Eu estou falando é do Ponto Cine (Guadalupe), o maior exibidor de filmes nacionais do país, o Cine Santa (Santa Teresa), uma das salas mais charmosas da cidade, das Lonas Culturais e Arenas Cariocas, que pertencem a prefeitura e estão sendo barbaramente desmanteladas pelo governo Crivella. Eu estou falando é do Teatro Armando Gonzaga (Marechal Hermes), um projeto modernista de Affonso Eduardo Reidy, o mesmo arquiteto do MAM, que apesar de pertencer a Funarj, também está entregue a sorte. E o Cine Íris (Centro), inaugurado em 1909, e rechaçado por exibir filmes pornográficos. E o Teatro Serrador (Centro), fechado e abandonado pela prefeitura?

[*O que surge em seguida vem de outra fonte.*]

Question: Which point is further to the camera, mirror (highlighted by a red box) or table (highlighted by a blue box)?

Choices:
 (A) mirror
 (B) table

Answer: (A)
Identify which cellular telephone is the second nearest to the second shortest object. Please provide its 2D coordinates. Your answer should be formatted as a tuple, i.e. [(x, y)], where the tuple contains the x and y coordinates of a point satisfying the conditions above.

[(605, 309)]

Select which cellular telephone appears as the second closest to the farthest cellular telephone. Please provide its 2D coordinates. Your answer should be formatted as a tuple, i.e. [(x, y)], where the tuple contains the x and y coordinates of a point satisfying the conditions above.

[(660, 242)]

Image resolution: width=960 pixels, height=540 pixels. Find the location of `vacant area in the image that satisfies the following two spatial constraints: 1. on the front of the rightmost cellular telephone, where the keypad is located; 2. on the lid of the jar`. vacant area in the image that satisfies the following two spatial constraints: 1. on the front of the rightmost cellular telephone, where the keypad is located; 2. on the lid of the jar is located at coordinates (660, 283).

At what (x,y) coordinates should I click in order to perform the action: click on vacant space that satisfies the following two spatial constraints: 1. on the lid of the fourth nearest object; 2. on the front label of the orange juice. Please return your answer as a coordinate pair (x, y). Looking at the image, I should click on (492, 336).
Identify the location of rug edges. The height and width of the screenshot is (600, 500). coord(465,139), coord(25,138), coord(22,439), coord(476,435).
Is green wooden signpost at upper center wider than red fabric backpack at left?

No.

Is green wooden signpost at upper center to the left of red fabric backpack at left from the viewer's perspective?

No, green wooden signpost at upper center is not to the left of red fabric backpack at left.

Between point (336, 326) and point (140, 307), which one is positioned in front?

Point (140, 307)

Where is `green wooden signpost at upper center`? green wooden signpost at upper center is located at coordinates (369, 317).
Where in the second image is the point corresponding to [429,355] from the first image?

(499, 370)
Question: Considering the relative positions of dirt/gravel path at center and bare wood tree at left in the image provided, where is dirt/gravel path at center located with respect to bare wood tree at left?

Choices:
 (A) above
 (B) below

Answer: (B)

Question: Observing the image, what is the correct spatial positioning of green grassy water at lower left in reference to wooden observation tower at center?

      O Cine Orly tem capacidade para receber até 276 espectadores

2020 é um ano eleitoral, e precisamos exigir dos candidatos um debate que aponte para a preservação da nossa memória coletiva, e a manutenção e ampliação de espaços de arte e cultura. Vale destacar que na cidade do Rio, 54% dos equipamentos estão localizados no eixo Zona Sul-Grande Tijuca-Centro, onde vivem apenas 1,4 milhão de pessoas. Enquanto isso, a Zona Oeste, com 2,6 milhões de pessoas, tem apenas 13 desses equipamentos. Já passou da hora da gente se organizar pra mudar esse jogo, afinal, cultura também é trabalho de base! 

   Cartazes no interior do Cine Orly

Alex Teixeira é artista multidisciplinar, mestrando em Cultura e Territorialidades pela Universidade Federal Fluminense (bolsista CAPES) e bacharel em Comunicação Social. Co-fundador da Peneira, desenvolve seus trabalhos em espaços não convencionais, utilizando-se do conceito de artes híbridas.